The Atal Pension Yojana (APY), like the National Pension System (NPS), seeks to provide monthly pension to subscribers from the age of 60.
While the APY is open to all citizens of India between 18-40 years, it is focussed on workers in the unorganised sector.
Also, importantly, unlike the NPS in which the pension is market-linked, the APY offers guaranteed minimum pensions.
Depending on the amount and period of contributions, the fixed minimum pension for APY subscribers varies from ₹1,000-5,000 a month.
Pros and cons A guaranteed pension amount removes uncertainties for subscribers. But it also makes for a modest return.

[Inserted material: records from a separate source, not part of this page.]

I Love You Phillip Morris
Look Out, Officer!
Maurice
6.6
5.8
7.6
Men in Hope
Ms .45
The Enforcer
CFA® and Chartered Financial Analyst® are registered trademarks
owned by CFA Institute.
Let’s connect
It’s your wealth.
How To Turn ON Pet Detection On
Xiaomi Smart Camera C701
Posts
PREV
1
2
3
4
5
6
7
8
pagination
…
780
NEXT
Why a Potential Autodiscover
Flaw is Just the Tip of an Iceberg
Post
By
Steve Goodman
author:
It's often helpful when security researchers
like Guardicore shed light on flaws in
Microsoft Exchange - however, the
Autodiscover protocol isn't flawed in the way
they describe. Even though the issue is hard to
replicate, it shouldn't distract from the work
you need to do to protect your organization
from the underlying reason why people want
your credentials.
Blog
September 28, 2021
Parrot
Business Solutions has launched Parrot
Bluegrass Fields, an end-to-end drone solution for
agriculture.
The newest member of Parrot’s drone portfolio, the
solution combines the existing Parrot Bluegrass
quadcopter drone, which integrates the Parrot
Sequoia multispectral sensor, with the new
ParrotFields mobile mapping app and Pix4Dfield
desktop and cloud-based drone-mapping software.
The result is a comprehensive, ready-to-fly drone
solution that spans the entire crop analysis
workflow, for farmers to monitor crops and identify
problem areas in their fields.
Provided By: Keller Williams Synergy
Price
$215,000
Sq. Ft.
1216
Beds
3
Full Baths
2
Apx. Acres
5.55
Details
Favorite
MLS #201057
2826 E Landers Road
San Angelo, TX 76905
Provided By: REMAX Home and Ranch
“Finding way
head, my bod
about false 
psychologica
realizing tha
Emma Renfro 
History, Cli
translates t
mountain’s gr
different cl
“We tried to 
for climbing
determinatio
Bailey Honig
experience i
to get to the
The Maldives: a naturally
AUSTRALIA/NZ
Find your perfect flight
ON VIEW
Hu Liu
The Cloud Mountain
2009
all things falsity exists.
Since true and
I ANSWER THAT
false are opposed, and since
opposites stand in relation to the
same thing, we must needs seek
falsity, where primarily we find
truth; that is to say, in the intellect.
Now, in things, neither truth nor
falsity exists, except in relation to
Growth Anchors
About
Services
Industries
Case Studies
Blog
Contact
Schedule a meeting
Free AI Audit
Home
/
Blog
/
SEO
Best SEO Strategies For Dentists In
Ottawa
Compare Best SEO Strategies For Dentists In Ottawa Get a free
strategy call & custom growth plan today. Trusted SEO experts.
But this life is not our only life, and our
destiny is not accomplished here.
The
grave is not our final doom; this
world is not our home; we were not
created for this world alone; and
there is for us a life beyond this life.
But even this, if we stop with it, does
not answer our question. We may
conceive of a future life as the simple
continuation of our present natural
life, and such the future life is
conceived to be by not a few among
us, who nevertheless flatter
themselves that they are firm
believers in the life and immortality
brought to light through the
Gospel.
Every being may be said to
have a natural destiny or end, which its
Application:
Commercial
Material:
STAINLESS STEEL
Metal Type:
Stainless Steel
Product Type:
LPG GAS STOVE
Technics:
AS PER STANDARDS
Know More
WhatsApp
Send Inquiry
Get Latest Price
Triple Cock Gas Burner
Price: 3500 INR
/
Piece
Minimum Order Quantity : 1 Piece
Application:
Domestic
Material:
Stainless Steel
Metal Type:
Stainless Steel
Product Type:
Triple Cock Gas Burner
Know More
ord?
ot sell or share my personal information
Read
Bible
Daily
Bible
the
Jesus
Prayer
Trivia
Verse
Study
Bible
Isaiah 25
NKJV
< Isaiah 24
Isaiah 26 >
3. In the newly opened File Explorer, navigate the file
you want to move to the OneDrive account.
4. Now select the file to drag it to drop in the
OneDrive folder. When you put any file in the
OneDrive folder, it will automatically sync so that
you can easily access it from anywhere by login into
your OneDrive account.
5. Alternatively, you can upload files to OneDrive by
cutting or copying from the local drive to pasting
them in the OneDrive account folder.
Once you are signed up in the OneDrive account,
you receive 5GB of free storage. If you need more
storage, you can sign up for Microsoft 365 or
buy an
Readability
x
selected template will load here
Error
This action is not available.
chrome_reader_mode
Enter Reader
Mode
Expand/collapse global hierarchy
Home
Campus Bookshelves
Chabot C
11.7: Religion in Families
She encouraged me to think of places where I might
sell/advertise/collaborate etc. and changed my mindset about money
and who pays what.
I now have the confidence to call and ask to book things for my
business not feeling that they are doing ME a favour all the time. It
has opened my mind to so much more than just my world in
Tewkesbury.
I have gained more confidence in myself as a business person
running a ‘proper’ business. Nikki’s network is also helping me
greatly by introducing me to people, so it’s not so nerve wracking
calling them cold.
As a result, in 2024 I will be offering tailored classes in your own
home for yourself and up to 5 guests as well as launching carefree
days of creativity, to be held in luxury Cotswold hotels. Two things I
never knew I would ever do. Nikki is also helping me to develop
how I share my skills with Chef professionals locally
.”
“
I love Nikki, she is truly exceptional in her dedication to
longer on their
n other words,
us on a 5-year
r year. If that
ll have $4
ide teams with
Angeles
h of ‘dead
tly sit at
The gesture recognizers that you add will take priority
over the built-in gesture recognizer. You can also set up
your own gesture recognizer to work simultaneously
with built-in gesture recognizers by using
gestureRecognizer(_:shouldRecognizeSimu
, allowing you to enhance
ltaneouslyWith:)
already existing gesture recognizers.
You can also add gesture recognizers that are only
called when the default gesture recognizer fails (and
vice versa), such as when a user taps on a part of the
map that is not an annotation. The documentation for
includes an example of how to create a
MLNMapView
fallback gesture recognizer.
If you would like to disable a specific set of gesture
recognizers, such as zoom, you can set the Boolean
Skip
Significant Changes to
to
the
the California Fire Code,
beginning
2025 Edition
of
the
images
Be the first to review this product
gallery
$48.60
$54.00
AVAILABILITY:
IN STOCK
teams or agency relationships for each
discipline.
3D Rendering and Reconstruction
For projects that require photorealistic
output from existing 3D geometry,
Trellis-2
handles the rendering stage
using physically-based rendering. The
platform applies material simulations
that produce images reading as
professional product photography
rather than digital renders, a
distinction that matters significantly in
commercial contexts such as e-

Here’s an example based on numbers put out by PFRDA. Say, an individual joins the APY at the age of 18 and makes a contribution of ₹210 a month for 42 years. This will entitle him to a monthly pension of ₹5,000 after the age of 60.
On the subscriber’s death, his spouse will also get the pension. Later, the nominee of the subscriber will be returned a corpus of ₹8.5 lakh.
Assuming that pension is drawn for a total of 30 years by the subscriber and his spouse, the annualised return works out to about 8 per cent. The pension amount is taxable; so, the effective returns will reduce further if the subscriber, post-retirement, falls within the tax net.
Next, subscribers have to factor in that the guaranteed pension amount is quite small when we take into account inflation.
A subscriber to the APY, who is 18 today, will start getting pension after 42 years. If annual inflation is 5 per cent, ₹5,000 and ₹1,000 today will be worth only ₹644 and ₹129 after 42 years. If the subscriber is 40, the ₹5,000 and ₹1,000 monthly pension after 20 years. will be worth only around ₹1,884 and ₹377 then.
So, depending on just the APY alone in the retirement years is clearly not a good idea.
The documents put out by the PFRDA talk about ‘fixed minimum pension’ guaranteed by the government. That could mean that the actual pension amounts could be higher than what is guaranteed.
But APY subscribers should not count on this. Schemes which guarantee returns usually invest in low-risk, low-return instruments. Under the NPS, subscribers have the flexibility to decide both on the pension manager and the allocation between equity and debt instruments. But under APY, the money collected will be managed by appointed managers as per the investment pattern specified by the Government — the subscriber does not get to choose either the investment pattern or the pension fund.
Room for betterment Surprisingly, for a product targeted at the unorganised sector which employs a large number of low-income workers, the APY has some rather stiff conditions on discontinuation of contribution by the subscribers — after six months, the account will be frozen; after 12 months, it will be deactivated; and after 24 months, it will be closed.
Finally, while contributions to the NPS enjoy generous tax breaks (up to ₹2 lakh a year), no such luck yet for APY contributions.
The APY is well-intentioned — to provide a much-needed safety net in the retirement years for workers in the unorganised category. The government is also chipping in by co-contributing 50 per cent of the contribution or ₹ 1,000 a year, whichever is lower, to the subscriber’s account, for five years if the APY account is opened before December 2015.
This benefit though will be available only to subscribers who are not members of any statutory social security scheme such as Employees Provident Fund, and who are not income-tax payers.
But an improvement in the APY product design and more flexibility in investment choices for better returns may be the way forward.
For investors who can take a bit of risk and seek a higher pension, the NPS presents a better alternative — investment flexibility which offers the possibility of healthy returns and pensions, and also tax breaks on investments as a sweetener.
Those having an NPS account already need not bother with opening an APY account.